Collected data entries
****************

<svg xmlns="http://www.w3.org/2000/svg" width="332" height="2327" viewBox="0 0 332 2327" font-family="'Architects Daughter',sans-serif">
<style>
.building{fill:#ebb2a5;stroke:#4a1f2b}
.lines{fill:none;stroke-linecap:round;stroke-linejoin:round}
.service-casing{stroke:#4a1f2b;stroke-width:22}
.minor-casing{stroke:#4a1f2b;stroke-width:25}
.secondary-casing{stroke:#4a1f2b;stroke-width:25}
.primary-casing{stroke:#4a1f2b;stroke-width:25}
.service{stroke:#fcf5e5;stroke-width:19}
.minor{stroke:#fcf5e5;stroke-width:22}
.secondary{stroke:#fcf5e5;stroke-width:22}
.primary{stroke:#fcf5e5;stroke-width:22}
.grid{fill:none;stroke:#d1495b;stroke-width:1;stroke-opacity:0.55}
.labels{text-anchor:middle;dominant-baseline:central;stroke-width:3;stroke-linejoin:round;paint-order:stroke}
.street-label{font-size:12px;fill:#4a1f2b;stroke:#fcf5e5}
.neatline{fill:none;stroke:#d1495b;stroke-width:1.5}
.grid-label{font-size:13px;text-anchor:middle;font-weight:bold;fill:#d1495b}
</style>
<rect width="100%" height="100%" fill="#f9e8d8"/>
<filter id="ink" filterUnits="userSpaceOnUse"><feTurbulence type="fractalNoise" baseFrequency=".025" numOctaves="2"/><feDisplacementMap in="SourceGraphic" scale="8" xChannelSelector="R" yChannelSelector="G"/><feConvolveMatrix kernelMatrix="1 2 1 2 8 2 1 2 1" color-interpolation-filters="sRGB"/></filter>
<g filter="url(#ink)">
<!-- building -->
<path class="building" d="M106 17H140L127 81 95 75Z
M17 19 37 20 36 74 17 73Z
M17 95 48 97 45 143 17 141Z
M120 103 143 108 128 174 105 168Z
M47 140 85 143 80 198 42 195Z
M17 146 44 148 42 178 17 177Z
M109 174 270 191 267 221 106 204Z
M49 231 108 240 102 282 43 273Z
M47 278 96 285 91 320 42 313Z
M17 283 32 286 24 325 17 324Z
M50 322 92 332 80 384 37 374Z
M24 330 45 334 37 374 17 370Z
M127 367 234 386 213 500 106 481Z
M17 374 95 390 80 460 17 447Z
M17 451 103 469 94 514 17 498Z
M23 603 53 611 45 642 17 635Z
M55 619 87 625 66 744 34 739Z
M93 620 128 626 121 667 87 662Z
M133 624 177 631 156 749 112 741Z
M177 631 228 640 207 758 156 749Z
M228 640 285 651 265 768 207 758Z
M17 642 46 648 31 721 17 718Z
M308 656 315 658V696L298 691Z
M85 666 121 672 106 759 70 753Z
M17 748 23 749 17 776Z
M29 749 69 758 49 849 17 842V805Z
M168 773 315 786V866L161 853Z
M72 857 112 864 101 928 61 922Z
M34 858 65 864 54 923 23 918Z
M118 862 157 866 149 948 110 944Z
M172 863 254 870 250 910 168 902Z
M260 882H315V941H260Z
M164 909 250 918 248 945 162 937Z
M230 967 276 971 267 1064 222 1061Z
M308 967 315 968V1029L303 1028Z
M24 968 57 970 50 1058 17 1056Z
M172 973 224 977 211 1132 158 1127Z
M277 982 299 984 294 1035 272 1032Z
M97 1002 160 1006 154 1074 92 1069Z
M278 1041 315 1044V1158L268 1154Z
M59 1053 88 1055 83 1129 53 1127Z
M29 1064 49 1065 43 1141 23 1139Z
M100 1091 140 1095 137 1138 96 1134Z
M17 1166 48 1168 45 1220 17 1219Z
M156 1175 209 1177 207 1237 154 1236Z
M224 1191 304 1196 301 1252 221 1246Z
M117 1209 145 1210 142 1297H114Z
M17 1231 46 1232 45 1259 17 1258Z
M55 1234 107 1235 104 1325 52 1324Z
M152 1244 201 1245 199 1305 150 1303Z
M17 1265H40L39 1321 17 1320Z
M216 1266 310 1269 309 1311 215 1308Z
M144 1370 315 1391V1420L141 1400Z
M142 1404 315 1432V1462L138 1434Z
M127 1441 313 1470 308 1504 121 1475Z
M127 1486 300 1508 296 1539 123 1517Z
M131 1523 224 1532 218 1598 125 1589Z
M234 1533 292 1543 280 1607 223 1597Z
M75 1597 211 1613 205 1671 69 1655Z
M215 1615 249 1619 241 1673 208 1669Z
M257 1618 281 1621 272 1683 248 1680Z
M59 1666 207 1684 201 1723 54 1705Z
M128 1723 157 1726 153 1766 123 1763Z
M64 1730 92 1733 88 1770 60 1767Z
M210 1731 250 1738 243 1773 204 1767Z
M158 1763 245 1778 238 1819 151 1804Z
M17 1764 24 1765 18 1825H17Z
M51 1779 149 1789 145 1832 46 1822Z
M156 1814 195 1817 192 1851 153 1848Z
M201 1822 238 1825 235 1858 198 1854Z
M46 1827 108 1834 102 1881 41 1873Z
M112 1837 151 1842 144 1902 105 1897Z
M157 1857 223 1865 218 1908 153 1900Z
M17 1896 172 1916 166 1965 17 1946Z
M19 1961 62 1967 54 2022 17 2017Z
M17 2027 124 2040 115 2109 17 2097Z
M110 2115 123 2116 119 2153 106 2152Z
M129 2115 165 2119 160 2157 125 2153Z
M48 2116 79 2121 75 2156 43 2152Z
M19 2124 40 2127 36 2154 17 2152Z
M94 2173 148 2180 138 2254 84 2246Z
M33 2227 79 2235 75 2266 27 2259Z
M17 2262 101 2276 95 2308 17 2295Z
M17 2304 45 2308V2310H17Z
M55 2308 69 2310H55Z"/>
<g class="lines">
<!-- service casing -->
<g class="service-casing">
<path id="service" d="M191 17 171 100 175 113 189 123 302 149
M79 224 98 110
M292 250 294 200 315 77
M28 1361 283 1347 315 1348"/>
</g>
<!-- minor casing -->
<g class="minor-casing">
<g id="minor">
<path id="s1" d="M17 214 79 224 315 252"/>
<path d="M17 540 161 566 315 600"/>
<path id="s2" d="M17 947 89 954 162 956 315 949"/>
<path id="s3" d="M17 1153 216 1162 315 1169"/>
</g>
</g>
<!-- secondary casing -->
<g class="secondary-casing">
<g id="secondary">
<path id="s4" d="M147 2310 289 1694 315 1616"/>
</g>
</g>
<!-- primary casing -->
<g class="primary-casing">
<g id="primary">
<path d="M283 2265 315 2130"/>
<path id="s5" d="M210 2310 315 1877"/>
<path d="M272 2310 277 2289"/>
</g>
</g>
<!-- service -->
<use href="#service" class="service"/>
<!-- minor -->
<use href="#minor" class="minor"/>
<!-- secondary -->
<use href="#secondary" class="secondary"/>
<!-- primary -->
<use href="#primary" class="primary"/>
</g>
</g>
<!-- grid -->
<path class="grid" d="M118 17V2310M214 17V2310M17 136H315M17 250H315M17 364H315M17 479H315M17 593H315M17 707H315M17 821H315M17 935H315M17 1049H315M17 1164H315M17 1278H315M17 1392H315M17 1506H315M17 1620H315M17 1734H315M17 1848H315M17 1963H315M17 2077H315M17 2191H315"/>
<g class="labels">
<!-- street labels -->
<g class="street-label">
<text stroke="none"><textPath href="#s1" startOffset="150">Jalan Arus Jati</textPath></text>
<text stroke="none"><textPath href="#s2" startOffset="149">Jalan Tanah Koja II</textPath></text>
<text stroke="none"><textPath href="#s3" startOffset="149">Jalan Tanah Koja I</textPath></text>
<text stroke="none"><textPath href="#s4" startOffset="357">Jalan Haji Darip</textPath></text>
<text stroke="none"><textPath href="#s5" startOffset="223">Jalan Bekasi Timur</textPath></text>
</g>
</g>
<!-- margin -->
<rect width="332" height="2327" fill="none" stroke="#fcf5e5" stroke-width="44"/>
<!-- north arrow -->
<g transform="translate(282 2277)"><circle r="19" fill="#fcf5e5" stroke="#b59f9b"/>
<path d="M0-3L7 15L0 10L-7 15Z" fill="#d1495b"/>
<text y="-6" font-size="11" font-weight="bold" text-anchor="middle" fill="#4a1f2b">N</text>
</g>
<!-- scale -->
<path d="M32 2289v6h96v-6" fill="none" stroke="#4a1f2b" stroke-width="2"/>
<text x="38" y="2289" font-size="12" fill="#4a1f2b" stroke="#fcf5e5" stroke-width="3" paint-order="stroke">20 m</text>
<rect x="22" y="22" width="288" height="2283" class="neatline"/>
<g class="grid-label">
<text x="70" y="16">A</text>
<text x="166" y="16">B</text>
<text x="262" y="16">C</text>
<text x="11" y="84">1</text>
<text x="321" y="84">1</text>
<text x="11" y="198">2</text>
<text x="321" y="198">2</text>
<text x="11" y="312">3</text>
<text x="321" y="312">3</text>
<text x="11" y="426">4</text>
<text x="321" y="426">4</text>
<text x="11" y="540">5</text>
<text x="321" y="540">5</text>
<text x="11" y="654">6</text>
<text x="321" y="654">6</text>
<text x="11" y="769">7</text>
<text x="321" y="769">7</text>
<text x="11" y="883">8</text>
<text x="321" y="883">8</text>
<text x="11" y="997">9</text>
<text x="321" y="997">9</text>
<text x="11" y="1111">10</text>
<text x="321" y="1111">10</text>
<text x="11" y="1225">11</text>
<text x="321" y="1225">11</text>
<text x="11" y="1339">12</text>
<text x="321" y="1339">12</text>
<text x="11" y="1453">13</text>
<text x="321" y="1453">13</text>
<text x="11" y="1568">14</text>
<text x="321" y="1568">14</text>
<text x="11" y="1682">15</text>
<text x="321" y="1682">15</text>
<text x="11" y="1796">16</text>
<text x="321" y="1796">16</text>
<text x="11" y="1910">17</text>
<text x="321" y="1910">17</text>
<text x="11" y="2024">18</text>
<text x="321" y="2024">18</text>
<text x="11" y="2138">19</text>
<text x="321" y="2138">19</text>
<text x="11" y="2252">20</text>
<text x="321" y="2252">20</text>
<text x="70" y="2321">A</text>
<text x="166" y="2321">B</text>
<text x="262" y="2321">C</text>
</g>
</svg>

****************

__Problem details__
Above are the records; copy exactly the lines from the line with "M49 231 108 240 102 282 43 273Z" through the line with "M131 1523 224 1532 218 1598 125 1589Z", both included.

__Solution below__
M49 231 108 240 102 282 43 273Z
M47 278 96 285 91 320 42 313Z
M17 283 32 286 24 325 17 324Z
M50 322 92 332 80 384 37 374Z
M24 330 45 334 37 374 17 370Z
M127 367 234 386 213 500 106 481Z
M17 374 95 390 80 460 17 447Z
M17 451 103 469 94 514 17 498Z
M23 603 53 611 45 642 17 635Z
M55 619 87 625 66 744 34 739Z
M93 620 128 626 121 667 87 662Z
M133 624 177 631 156 749 112 741Z
M177 631 228 640 207 758 156 749Z
M228 640 285 651 265 768 207 758Z
M17 642 46 648 31 721 17 718Z
M308 656 315 658V696L298 691Z
M85 666 121 672 106 759 70 753Z
M17 748 23 749 17 776Z
M29 749 69 758 49 849 17 842V805Z
M168 773 315 786V866L161 853Z
M72 857 112 864 101 928 61 922Z
M34 858 65 864 54 923 23 918Z
M118 862 157 866 149 948 110 944Z
M172 863 254 870 250 910 168 902Z
M260 882H315V941H260Z
M164 909 250 918 248 945 162 937Z
M230 967 276 971 267 1064 222 1061Z
M308 967 315 968V1029L303 1028Z
M24 968 57 970 50 1058 17 1056Z
M172 973 224 977 211 1132 158 1127Z
M277 982 299 984 294 1035 272 1032Z
M97 1002 160 1006 154 1074 92 1069Z
M278 1041 315 1044V1158L268 1154Z
M59 1053 88 1055 83 1129 53 1127Z
M29 1064 49 1065 43 1141 23 1139Z
M100 1091 140 1095 137 1138 96 1134Z
M17 1166 48 1168 45 1220 17 1219Z
M156 1175 209 1177 207 1237 154 1236Z
M224 1191 304 1196 301 1252 221 1246Z
M117 1209 145 1210 142 1297H114Z
M17 1231 46 1232 45 1259 17 1258Z
M55 1234 107 1235 104 1325 52 1324Z
M152 1244 201 1245 199 1305 150 1303Z
M17 1265H40L39 1321 17 1320Z
M216 1266 310 1269 309 1311 215 1308Z
M144 1370 315 1391V1420L141 1400Z
M142 1404 315 1432V1462L138 1434Z
M127 1441 313 1470 308 1504 121 1475Z
M127 1486 300 1508 296 1539 123 1517Z
M131 1523 224 1532 218 1598 125 1589Z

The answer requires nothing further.